I am often asked about apprenticeships in craft and want to share some thoughts and experiences.
To many the word apprenticeship conjures a picture of a young person working for several years alongside someone with a skill, slowly learning the trade themselves. Some of the most amazing people I have met are folk that went through traditional engineering apprenticeship, they just understand how to handle materials and manipulate them in all sorts of ways. They understand what tolerances things need to be made to for particular jobs and how to work to tolerances of a fraction of a mm when needed. The apprentice would start on a low wage which would gradually increase as they became more useful. At the Heritage Crafts Association’s annual conference we heard wheelwright Greg Rowland talk about his experience taking on just such an apprentice. In the first year his business turnover went down 20% because of the time he had to devote to training. In the second year his turnover was still down but now only by 15% and after the third year his turnover was up by 40%. This gives a fair impression of the impact on a business of taking on an apprentice.

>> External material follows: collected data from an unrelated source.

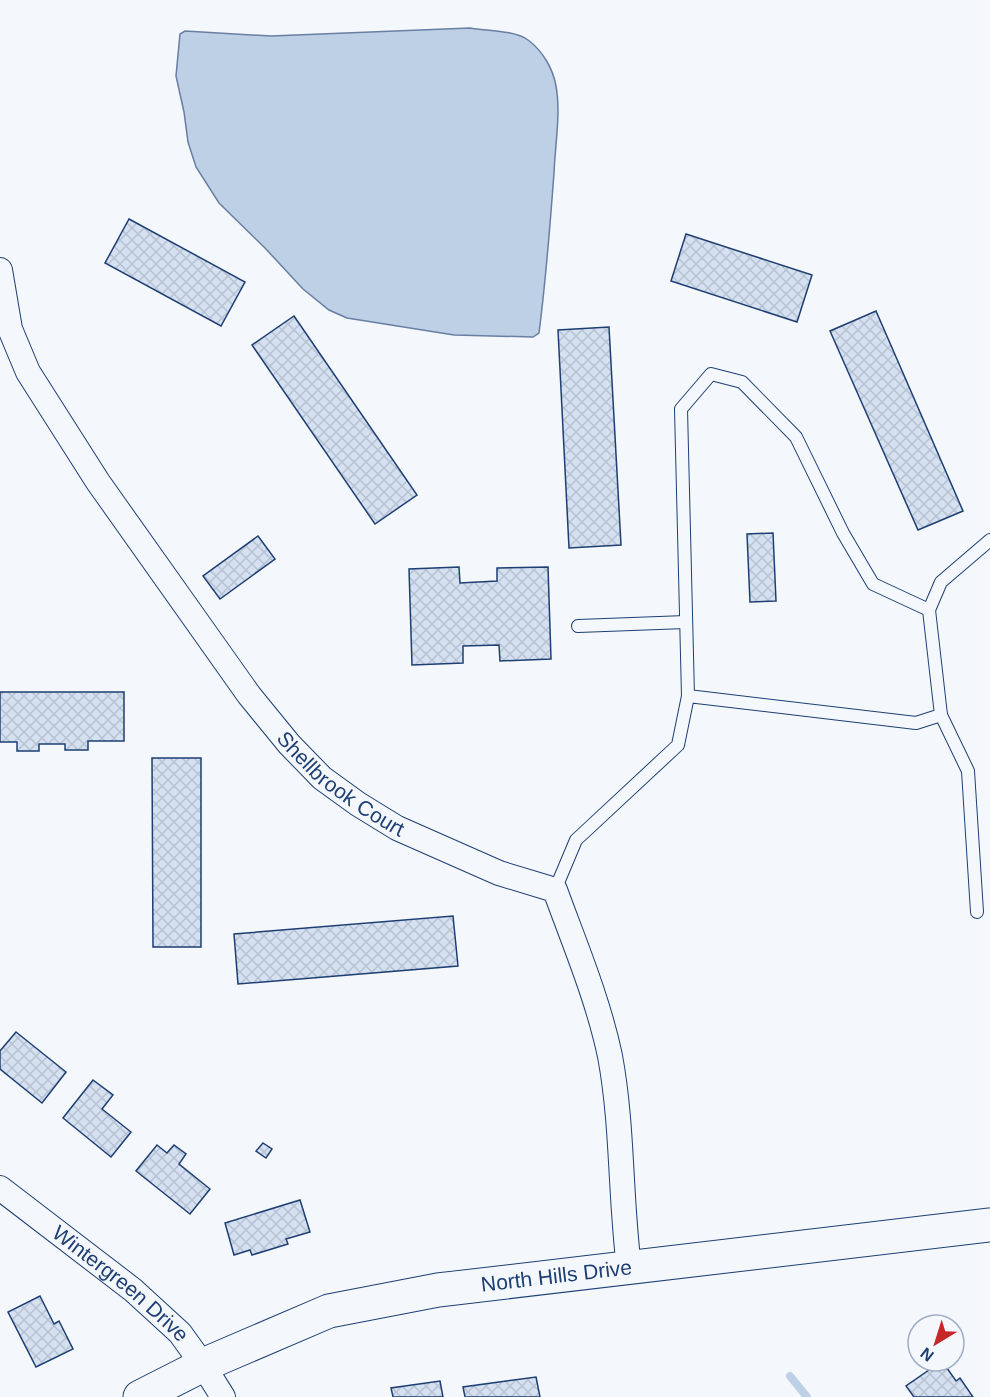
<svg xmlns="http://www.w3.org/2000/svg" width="990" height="1397" font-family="Arial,sans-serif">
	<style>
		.water { fill: #bed0e5; stroke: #687fa3; stroke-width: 1.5 }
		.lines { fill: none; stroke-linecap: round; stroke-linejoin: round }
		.stream { stroke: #bed0e5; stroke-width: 8 }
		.building { fill: url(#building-cross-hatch); stroke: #1d3f73; stroke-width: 1.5 }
		.lane-casing { stroke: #1d3f73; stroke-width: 14 }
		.street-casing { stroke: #1d3f73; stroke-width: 26 }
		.secondary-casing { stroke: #1d3f73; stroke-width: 35 }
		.lane { stroke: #f4f7fb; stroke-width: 12 }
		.street { stroke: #f4f7fb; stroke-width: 24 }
		.secondary { stroke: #f4f7fb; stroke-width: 33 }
		.labels { text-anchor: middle; stroke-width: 4.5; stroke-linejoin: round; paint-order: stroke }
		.street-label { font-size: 21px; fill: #1d3f73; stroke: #f4f7fb }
	</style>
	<defs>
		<pattern id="building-cross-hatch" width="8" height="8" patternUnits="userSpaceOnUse" patternTransform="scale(1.5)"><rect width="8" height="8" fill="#d5e0f0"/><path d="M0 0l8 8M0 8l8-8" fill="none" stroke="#b6c1d1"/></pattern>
	</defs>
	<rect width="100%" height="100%" fill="#f4f7fb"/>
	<path class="water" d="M470 28C487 31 514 30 528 40 543 51 553 69 556 86 561 114 555 145 554 173 550 227 546 279 539 333L533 337 454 335 347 318 329 310 303 289 265 248 219 203 196 167 188 142 184 112 176 76 180 34 185 31 271 36Z"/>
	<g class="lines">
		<polyline class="stream" points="790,1376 807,1397"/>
	</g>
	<g class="building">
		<polygon points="129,219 245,282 221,326 105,263"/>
		<polygon points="686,234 812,275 797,322 671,281"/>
		<polygon points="876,311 963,511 918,530 830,331"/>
		<polygon points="294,316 417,495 375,524 252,345"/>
		<polygon points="609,327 621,545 569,548 558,330"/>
		<polygon points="773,533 776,601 750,602 747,534"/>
		<polygon points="258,536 275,559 220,599 203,576"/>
		<polygon points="459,567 460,583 497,581 497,568 548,567 551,659 500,661 499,645 463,646 463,663 412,665 409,569"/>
		<polygon points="0,692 124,692 124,741 88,741 88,750 65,750 65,744 39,744 39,751 17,751 17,742 0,742"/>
		<polygon points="152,758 201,758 201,947 153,947"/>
		<polygon points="453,916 458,966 238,984 234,934"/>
		<polygon points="16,1032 66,1072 42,1103 0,1069 0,1051"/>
		<polygon points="93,1080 113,1095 102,1109 131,1132 111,1157 63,1118"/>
		<polygon points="263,1143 272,1149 266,1158 256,1151"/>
		<polygon points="157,1145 167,1153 174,1145 186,1154 179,1164 210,1189 190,1214 136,1171"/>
		<polygon points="300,1200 310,1232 286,1239 288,1244 252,1255 250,1250 234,1255 225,1223"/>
		<polygon points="40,1296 54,1324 59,1321 73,1349 36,1367 8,1312"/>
		<polygon points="942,1361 956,1381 960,1378 973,1397 914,1397 906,1386"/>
		<polygon points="536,1377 540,1397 465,1397 463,1387"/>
		<polygon points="440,1381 443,1397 393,1397 391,1388"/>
	</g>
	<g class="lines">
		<g class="lane-casing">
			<g id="lane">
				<polyline points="929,610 941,582 990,540"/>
				<polyline points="578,626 686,622"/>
				<polyline points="941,715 968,771 977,912"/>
				<polyline points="555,890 576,840 678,745 688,696 681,409 711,374 742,382 796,437 843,533 873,584 929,610 941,715 916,723 688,696"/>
			</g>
		</g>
		<g class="street-casing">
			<g id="street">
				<path id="s1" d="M0 270 10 329 28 372 98 482 249 695 289 744 322 778 358 804 397 828 499 873 555 890C575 945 598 999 610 1056 623 1126 620 1197 629 1267"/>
				<path id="s2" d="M0 1188 133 1290 180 1333 203 1365 223 1397"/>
			</g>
		</g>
		<g class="secondary-casing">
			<g id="secondary">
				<path id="s3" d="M140 1397 203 1365 329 1311 438 1290 990 1225"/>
			</g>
		</g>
		<use href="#lane" class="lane"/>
		<use href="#street" class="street"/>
		<use href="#secondary" class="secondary"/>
	</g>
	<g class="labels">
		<g class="street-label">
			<text dy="7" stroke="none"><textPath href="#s1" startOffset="627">Shellbrook Court</textPath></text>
			<text dy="7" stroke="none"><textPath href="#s3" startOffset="438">North Hills Drive</textPath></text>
			<text dy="7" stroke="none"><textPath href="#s2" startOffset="154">Wintergreen Drive</textPath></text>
		</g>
	</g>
	<g transform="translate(936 1343) rotate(218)"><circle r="28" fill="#f4f7fb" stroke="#9eadc5" stroke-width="1.5"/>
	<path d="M0-4.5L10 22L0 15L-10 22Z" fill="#c62828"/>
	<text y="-9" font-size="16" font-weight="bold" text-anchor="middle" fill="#1d3f73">N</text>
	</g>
</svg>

Apprenticeship today in the UK has generally come to mean something quite different. Apprenticeship is still about young people supposedly learning on the job but the largest single apprenticeship employer is McDonalds who take on nearly 10,000 government subsidised “apprentices” each year. In the first year of an apprenticeship the “trainee” can be paid as little as £3.50 an hour. At the end of a weeks work that would give them about £100 out of which they have got to travel to work, clothe themselves and feed and house themselves. Even if they are living at home they are still not going to have much of a social life. So when you hear the government talking about having created half a million new apprenticeships a year, don’t imagine old fashioned engineering apprenticeships learning fantastic skills for life, picture instead someone working somewhere like McDonalds for £3.50 an hour.
Through my work with the Heritage Crafts Association we tried hard to work with Government to set up an apprenticeship scheme that would enable genuinely skilled craftspeople to pass their skills on to the next generation but the training that takes place in the workshop is not recognised as valuable training, everything that happens in the workshop is perceived as work that needs to be paid b the employer. It is only the day release work they do at college which is regarded as training for which there are government subsidies (£1500 a year) to cover.
Anyway back to my own situation. This is my “apprentice” Zak.
I remember talking with Saddler Frank Baines who has had a lifetime of training apprentices. He told me to avoid folk who wanted to come from the other end of the country to work with you because they were passionate about the craft. They would stay just for two years or so until they had learnt what they needed then they would be off to set up their own business. If you look at Greg Rowland’s experience that is a serious drain on the viability of the business. Instead Frank told me just take on some local lad that wants a job, they will learn to love the craft, it comes naturally. So Zak lives in the village and is good friends with my son. He started helping me pack mail order parcels in the run up to Christmas 2 1/2 year ago. We got on well and he fancied having a go at helping me with my toolmaking so I stated to teach him. By the following May I took him on full time. I looked at the various “apprentice” schemes but frankly they appear to be just ways of massaging unemployment figures, getting people off the dole and into very very low paid work. I could not bring myself to employ anyone at £3.50 Zak started on £7 an hour with holiday pay and sick pay.
We had two other speakers at the HCA conference Lisa Hammond and her apprentice Florian Gadsby. Florian told of how when he started throwing pots Lisa would look at a board of 20 and pick out 2 that were good enough and the rest went back in the pug mill. So it was when Zak started grinding knives. Out of each batch of 20 there would be 3 or 4 that could be sold and a lot of seconds. We don’t have a pug mill and the blade blanks cost several pounds each so it’s a potentially expensive game learning to grind properly.
Anyway fast forward to the present and Zak is now an extremely competent grinder. We just did his second annual review and raised his wages again to £10 an hour. He is now really contributing to the profitability of the business but he is still learning a lot. He has recently finished the first batch of knives that he made entirely himself from taking the rough blank and forging the bend, grinding, honing and polishing and fitting the handle. On Monday he spent the day helping Brian Alcock the last full time self employed grinder in Sheffield who grinds all our axes. It gives me huge pleasure to see a 20 year old sat alongside a 65 year old with the skills being passed down.